C'est l'histoire d'une start-up qui voulait sortir de l'ombre. Basée à Valence, dans la Drôme, la société "Dracula Technologies" a réussi à lever 2,2 millions d'euros pour industrialiser une trouvaille qui pourrait permettre de remplacer les piles dans les objets connectés. 

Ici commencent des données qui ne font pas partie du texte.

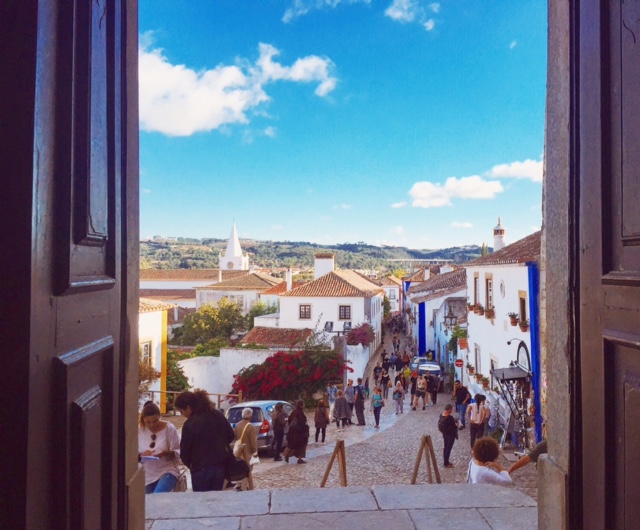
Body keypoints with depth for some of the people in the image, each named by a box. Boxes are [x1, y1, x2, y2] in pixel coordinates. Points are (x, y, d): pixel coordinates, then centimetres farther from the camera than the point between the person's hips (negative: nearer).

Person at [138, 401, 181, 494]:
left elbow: (178, 451, -6)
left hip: (167, 471, -3)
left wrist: (166, 453, -26)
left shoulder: (169, 428, -8)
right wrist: (141, 455, -20)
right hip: (147, 475, 4)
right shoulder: (139, 430, -3)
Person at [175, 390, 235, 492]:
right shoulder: (218, 415, 1)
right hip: (221, 464, 6)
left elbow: (185, 451, -8)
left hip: (201, 468, -5)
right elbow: (231, 436, 11)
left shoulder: (189, 424, -16)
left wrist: (190, 465, 10)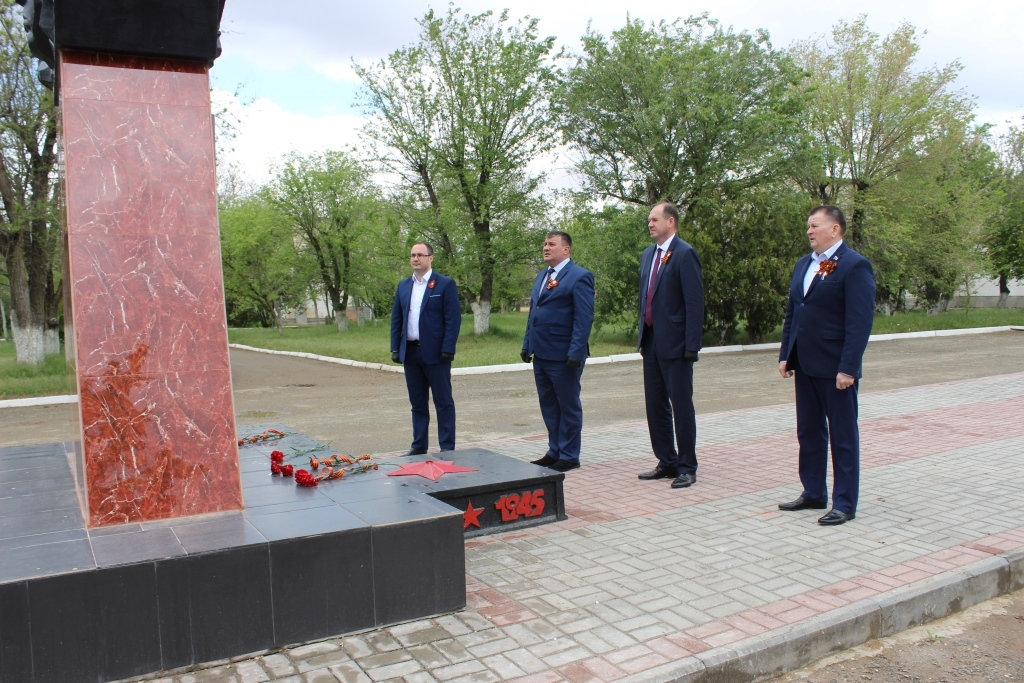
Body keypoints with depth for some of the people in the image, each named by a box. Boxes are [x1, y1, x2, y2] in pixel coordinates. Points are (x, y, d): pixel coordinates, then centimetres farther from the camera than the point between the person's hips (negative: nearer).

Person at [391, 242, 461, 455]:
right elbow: (396, 318, 13)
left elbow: (453, 319, -9)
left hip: (435, 353, -5)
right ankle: (419, 446, 20)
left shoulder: (445, 284, -4)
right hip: (410, 352, 5)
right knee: (417, 403, 12)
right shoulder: (403, 285, 12)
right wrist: (395, 347, 5)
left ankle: (447, 448, 8)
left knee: (443, 402, 2)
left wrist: (447, 350, -15)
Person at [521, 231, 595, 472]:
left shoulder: (579, 276, -9)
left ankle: (569, 456, 14)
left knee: (568, 406, 4)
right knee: (548, 406, 14)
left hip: (563, 356, -8)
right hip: (541, 353, 8)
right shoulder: (541, 276, 17)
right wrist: (527, 344, 13)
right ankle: (555, 451, 25)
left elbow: (584, 318, -14)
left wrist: (576, 352, -20)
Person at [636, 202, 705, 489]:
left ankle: (687, 468, 12)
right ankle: (667, 463, 25)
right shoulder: (648, 254, 14)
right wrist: (642, 335, 15)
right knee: (656, 407, 13)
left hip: (675, 345, -8)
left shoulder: (685, 254, -10)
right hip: (651, 343, 8)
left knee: (681, 407, 1)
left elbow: (695, 302, -15)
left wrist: (691, 346, -18)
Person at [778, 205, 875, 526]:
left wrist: (847, 367, -20)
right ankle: (813, 493, 28)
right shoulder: (803, 265, 13)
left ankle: (844, 504, 13)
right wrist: (786, 355, 12)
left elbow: (860, 321, -16)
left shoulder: (855, 266, -11)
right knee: (809, 433, 15)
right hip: (805, 366, 8)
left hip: (835, 367, -8)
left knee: (843, 436, 4)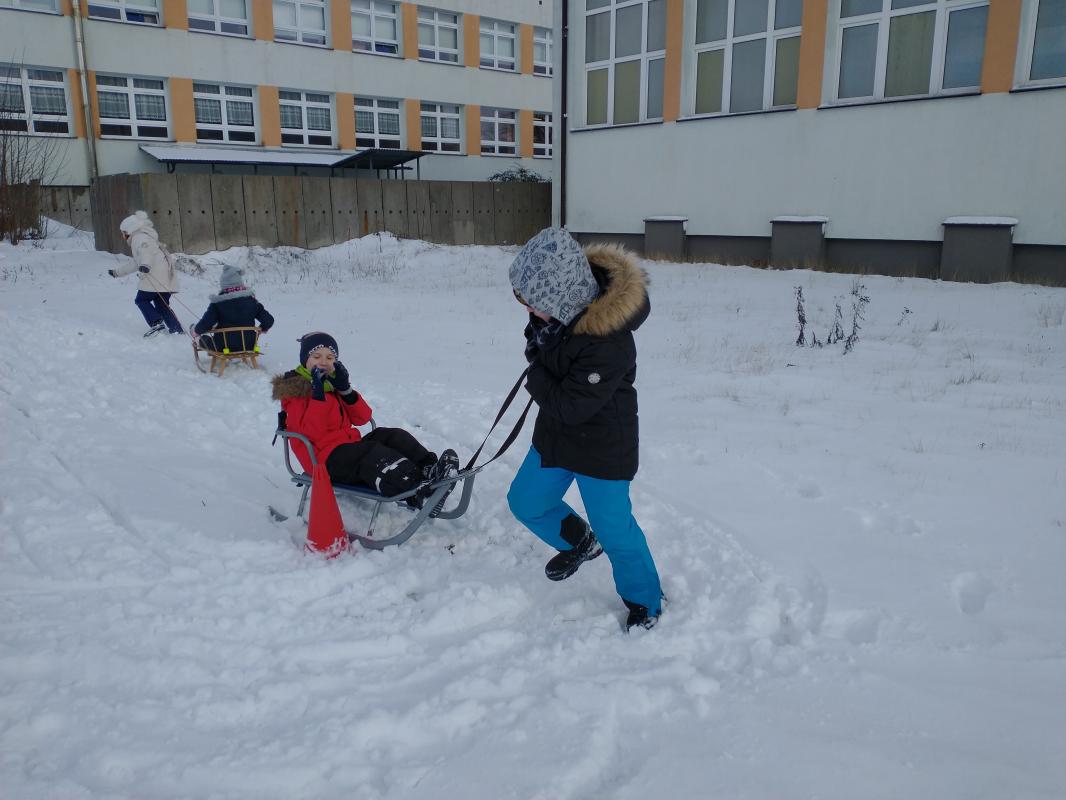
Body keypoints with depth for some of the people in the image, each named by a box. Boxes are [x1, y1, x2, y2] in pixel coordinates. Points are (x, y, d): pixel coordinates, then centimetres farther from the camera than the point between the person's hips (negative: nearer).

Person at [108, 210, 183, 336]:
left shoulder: (139, 237, 2)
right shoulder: (141, 237, 34)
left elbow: (146, 250, -23)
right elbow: (134, 262, 42)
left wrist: (145, 264, -41)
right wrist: (117, 272, 47)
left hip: (157, 277, -9)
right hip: (166, 278, 9)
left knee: (141, 300, 1)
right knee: (161, 304, 11)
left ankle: (156, 323, -13)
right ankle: (177, 330, 4)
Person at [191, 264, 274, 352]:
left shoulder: (217, 303, -11)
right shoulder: (251, 300, -3)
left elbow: (205, 324, -14)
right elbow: (269, 320, -3)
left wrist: (195, 331, 8)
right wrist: (262, 329, 18)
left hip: (224, 347, -3)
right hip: (248, 345, 3)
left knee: (203, 339, 26)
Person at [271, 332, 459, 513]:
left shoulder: (334, 383, 19)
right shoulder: (295, 390, -2)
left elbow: (363, 418, 9)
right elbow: (311, 433, -16)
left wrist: (346, 390, -4)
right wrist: (318, 395, -22)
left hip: (350, 447, 8)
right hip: (327, 460, -8)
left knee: (394, 436, -13)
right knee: (373, 453, -33)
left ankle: (428, 470, -38)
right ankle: (419, 494, -56)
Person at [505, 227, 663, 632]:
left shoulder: (608, 343, -36)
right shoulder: (562, 303, -11)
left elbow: (570, 405, -28)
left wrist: (536, 379, -14)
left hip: (601, 447, -8)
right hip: (555, 433, 8)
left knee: (614, 529, 5)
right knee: (526, 501, 19)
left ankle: (645, 601, 30)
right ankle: (579, 541, 46)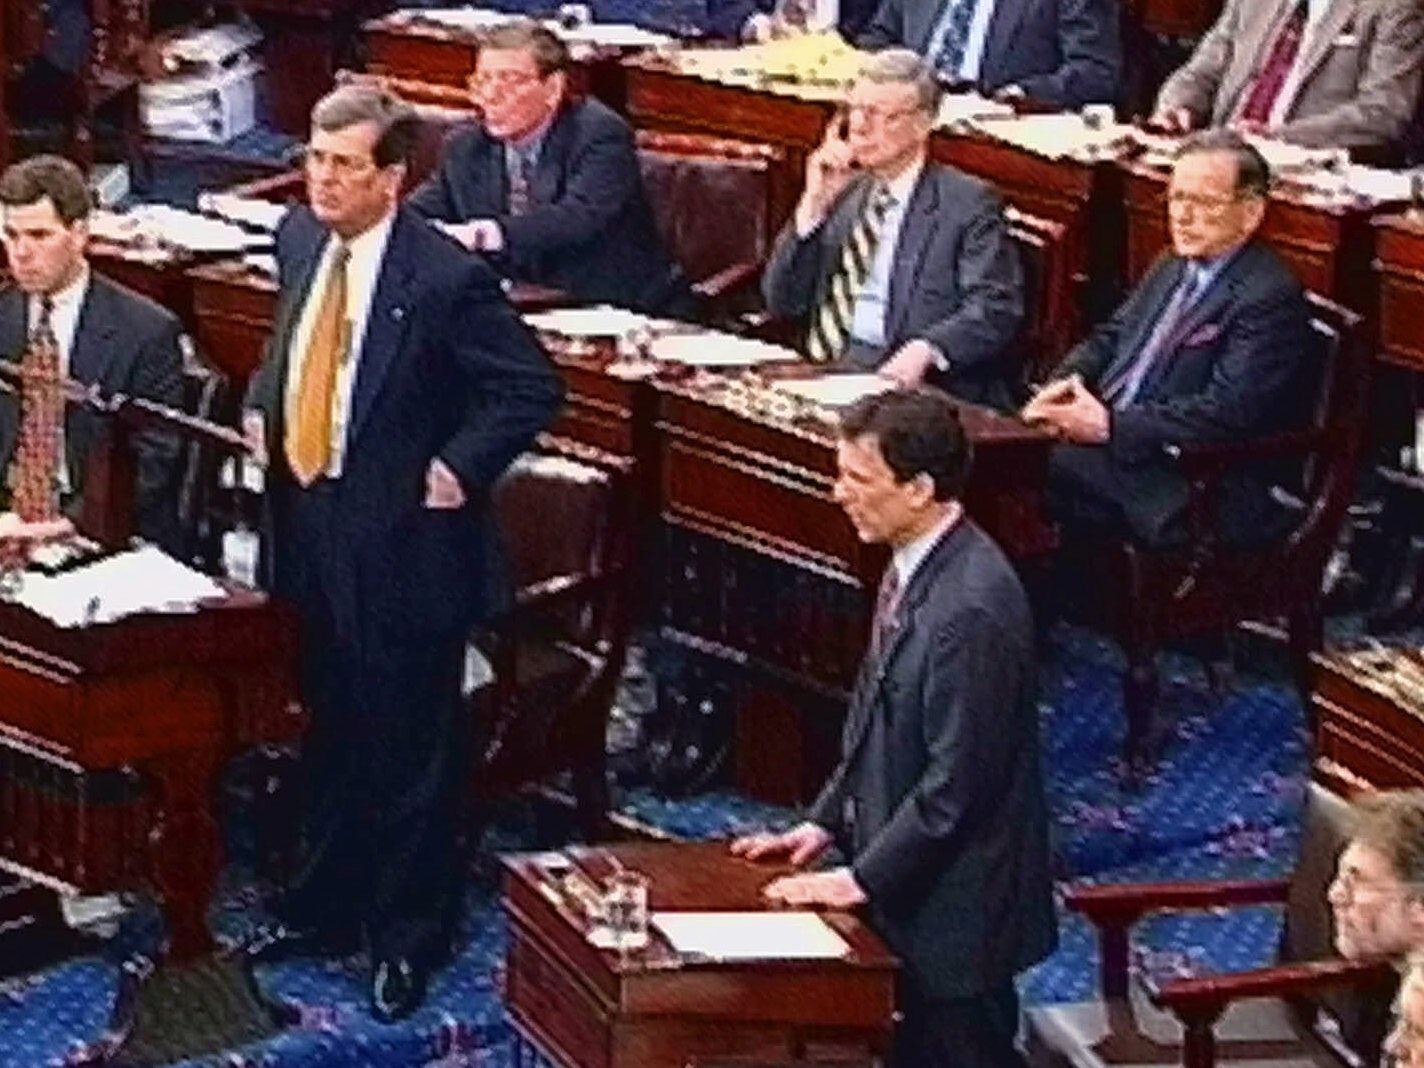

La fabrication d'un "layer" grâce à l'impression jet d'encre.
La fabrication d'un "layer" grâce à l'impression jet d'encre. © Dracula Technologies

Téléphones, robots de cuisine, montres, jouets, équipements de la maison (domotique)... les objets connectés sont aujourd'hui partout. Et il paraît qu'on n'a encore rien vu ! Mais ces outils du quotidien consomment encore et toujours. A ce rythme, les terres rares (métaux), "vitamines" des technologies modernes, suffiront-elles ? 

Du côté de Valence, dans la Drôme, "Dracula Technologies" a mis au point un procédé qui peut répondre à ce besoin d'énergie à tout prix. Cinq brevets protègent déjà la trouvaille qui a fait l'objet d'une soixantaine de publications scientifiques. Le module photovoltaïque produit est le fruit de 7 années de Recherche & Développement.

Le principe se résume à l'impression de cellules photoélectriques sur des supports flexibles. L'impression jet d'encre génère plusieurs couches conductrices et on ne recourt ainsi qu'à des matériaux organiques. Les capteurs récupèrent les photons issus des rayons solaires mais aussi ceux de la lumière artificielle. Capable de fonctionner à l'intérieur des bâtiments, ce système représente une alternative aux piles qu'il faut régulièrement changer.
 

Un vif intérêt des investisseurs

Alors que la France quitte le confinement, on apprend que "Dracula" vient de lever 2,2 millions d'euros pour lancer la pré-industrialisation de sa technologie.

Les fonds ont été apportés par la société cotée MGI Digital Technology (machines d'impression numérique) et le fabricant de cartes électroniques ISRA Cards. La société complètera cette levée de fonds avec un crédit bancaire de un million d'euros et par une campagne de financement via la plateforme WiSeed, dont elle espère tirer 0,6 million d'euros.